In early January, Jana M. Cardwell spent her first day in the East Side home that once belonged to Aminah Robinson, taking time to absorb the energy within the space, as well as to converse with the late artist, whose presence, Cardwell said, still exists within the walls of the house.
“I have conversations, and when I come in, I talk to her and I tell her I’m ready to go, because I do believe she speaks here. Her essence is here. Her creativity is here,” Cardwell said in an early January interview at the home. “The first time I came here, I took my sketchbook with me, because I felt like if I didn’t bring it, Aminah would be like, ‘Where's your sketchbook?’ And then I walked around and sat in different rooms, and I started sketching, coming up with all of these ideas.”
Through the end of March, Cardwell will have unlimited access to Robinson’s home, the artist having recently been awarded the Aminah Robinson Fellowship, following in the footsteps of past winners such as Richard “Duarte” Brown and Beverly Whiteside, each of whom took radically different approaches to the residency. Brown, for one, embraced the space as though it were his own, filling the shelves with handmade figures and allowing his art to spill from the basement through the first-floor dining room and studio. Whiteside, in contrast, took a more reserved approach, carving out a small space in the studio at the rear of the home in which she could work.
Cardwell, for her part, said she has embraced the idea of expansion – not only in terms of how she plans to use the space but also in how it relates her craft, with plans to move beyond colored pencil and watercolor portraiture, experimenting with everything from sculpture to collage.
“When I first came in, I thought I would keep it minimal and just bring my sketchbook and a few other little things,” Cardwell said. “But then I thought about how Aminah spread out when she did her artwork, and how it all means something. And now I’m getting comfortable with not only bringing things into [the studio] to work but then also spreading into the dining room and into the living room and [upstairs] into the writing room. … Miss Deidre Hamler (Columbus Museum of Art’s curator at large) came in and she said, ‘You can work anywhere.’ And I was like, ‘Remember you said that…’”
Like Robinson before her, Cardwell is also an educator, having until recently taught art at Harvest Preparatory School and the Shepard School, sharing how she continually found inspiration in awakening students to the sense of possibility that exists within them. Now, after living a full life as a caretaker, Cardwell said she is ready to tap into that same sense within herself, giving priority to her own work for really the first time.
“Everybody will tell you I was always doing something else.

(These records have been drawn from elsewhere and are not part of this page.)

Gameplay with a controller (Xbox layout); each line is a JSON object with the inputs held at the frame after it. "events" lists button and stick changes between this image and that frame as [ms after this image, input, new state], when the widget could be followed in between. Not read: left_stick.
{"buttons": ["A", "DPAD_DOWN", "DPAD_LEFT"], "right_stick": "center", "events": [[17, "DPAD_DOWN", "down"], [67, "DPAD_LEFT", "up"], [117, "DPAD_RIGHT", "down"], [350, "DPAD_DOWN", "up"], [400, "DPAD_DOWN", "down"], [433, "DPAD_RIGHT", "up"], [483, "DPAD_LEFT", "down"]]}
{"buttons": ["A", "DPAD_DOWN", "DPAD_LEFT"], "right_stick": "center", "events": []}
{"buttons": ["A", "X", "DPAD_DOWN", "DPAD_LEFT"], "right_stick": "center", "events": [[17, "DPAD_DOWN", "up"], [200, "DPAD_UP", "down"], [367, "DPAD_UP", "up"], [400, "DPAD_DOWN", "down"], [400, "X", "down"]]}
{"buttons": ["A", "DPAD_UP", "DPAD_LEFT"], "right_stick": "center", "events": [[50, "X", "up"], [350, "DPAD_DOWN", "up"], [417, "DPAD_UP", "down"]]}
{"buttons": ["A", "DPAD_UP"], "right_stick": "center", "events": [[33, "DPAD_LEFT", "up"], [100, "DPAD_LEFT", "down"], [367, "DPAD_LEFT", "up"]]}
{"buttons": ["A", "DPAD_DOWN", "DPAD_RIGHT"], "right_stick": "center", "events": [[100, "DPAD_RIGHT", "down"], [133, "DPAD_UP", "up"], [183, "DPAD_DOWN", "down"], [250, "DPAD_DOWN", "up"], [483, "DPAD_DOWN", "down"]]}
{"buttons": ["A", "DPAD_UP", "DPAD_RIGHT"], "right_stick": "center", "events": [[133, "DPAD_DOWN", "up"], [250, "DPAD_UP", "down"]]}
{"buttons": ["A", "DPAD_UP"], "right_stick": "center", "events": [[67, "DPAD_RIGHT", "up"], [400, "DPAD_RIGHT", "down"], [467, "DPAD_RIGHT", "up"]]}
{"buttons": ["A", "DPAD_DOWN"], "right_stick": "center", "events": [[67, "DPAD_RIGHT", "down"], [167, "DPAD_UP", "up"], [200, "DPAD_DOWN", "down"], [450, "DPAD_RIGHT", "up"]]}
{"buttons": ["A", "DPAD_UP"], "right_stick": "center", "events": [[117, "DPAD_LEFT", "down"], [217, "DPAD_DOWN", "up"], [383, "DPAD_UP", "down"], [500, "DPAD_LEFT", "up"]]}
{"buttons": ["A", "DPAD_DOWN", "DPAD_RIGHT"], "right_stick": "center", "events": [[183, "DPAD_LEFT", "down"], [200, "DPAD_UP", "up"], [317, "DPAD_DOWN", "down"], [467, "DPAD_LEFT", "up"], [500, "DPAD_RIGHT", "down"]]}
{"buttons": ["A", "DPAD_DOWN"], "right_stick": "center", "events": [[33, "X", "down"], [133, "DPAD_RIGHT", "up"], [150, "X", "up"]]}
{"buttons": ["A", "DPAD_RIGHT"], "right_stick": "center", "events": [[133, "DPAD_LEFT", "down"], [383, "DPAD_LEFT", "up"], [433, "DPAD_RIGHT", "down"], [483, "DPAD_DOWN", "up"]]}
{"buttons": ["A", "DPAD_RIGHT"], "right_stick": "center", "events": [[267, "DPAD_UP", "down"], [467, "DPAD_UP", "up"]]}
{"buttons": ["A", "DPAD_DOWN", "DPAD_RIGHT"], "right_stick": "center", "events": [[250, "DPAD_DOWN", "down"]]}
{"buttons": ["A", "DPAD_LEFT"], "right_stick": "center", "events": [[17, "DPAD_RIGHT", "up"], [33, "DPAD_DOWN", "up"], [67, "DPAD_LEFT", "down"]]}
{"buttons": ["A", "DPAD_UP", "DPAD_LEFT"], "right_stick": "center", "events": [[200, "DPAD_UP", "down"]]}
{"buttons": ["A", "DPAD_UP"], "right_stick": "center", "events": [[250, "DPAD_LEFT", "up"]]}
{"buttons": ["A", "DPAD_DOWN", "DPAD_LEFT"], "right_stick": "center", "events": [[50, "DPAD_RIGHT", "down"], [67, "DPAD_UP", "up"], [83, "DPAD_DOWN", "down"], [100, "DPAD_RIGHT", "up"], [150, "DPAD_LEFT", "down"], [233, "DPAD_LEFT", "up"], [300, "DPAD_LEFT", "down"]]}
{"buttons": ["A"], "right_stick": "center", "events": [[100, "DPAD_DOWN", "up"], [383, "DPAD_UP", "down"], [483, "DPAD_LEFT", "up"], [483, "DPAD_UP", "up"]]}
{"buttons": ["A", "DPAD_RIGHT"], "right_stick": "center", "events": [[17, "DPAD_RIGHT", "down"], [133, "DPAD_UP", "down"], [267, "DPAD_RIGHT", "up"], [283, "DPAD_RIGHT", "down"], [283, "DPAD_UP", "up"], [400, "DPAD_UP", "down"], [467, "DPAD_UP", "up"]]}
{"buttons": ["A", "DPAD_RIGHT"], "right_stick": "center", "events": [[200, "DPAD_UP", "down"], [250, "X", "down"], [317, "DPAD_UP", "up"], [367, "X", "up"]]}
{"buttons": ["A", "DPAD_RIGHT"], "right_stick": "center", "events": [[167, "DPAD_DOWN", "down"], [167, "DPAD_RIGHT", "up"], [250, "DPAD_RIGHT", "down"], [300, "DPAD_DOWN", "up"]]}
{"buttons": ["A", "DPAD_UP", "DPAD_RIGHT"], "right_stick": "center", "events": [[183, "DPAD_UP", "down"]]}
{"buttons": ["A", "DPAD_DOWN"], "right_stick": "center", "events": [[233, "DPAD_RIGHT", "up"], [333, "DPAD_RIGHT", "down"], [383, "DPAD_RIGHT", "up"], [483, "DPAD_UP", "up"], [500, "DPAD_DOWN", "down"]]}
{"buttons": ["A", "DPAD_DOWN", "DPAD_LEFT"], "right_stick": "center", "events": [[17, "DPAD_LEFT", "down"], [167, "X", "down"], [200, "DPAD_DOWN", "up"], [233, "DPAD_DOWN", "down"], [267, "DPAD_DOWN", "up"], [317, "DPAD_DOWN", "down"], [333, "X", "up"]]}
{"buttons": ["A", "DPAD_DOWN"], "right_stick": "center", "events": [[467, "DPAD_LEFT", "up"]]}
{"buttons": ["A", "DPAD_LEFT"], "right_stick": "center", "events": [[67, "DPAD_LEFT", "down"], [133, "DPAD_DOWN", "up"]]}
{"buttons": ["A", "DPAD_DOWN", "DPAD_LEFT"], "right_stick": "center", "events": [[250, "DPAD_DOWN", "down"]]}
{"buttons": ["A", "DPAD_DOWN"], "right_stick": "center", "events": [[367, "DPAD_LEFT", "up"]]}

I wasn’t doing my own artwork, and I wasn’t showing,” Cardwell said. “I would watch other people show, but I would say, ‘Well, I can’t do that right now.’ And I don’t have an excuse anymore. I can do it. Even though I hit 60, it’s okay. I can do it, because I’ve seen people start being artists at 80. I can do anything I need to do. Coming in here, being in this atmosphere, it’s almost like, yes, I’m just getting started.”
Growing up with undiagnosed dyslexia, Cardwell said she leaned into art from an early age, finding it easier to convey what she wanted to say with drawings, which occasionally turned up in places her parents wished they hadn’t, colored on walls and painted onto bedspreads. Oftentimes, Cardwell would sketch her surroundings, including the banana trees that dotted the landscape in the Philippines, where the family lived for three years – one in a series of moves brought about by her father’s military career. (Cardwell landed in Columbus permanently following her father's retirement from the service.)
Gradually, Cardwell said, she uncovered her voice as an artist through this running documentation, particularly as she began to draw the faces of relatives and neighbors as a means of recording her family history, comparing it with the way that Robinson so lovingly documented the people who moved within her own community. “Aminah, she recorded the neighborhood, and the things people did – the people who sold umbrellas, the people who repaired shoes – and I loved that, because I wouldn’t know that [past] if she didn’t record it,” Cardwell said.
“So, for me, it’s a way of recording my past,” the artist continued, pointing me toward a smattering of the self-described “characters” hung in the studio, who with their exaggerated features have helped keep the artist company in the early days of the residency. “This one is a cousin, who is someone from my childhood down in the valley in Cadiz, Ohio. And he’s no longer with us, but he was one of my older cousins. … For me, [these drawings] are a recording of what people go through, and the way we had to move, twist, reshape ourselves to get from where we were to where we end up. You have to evolve into the life that you’re in, and that shows up in all of us.”
Cardwell said she first met Robinson around 2012 during an event at the King Arts Complex, recalling how first words out of the elder’s mouth were to ask if Cardwell had brought her sketchbook with her – a way of holding the artist to account that Cardwell said continues to motivate. “I still hear Aminah say that you gotta eat, drink, dream, breathe and live your art,” she said. “And that’s where I want to be when I leave out of here.”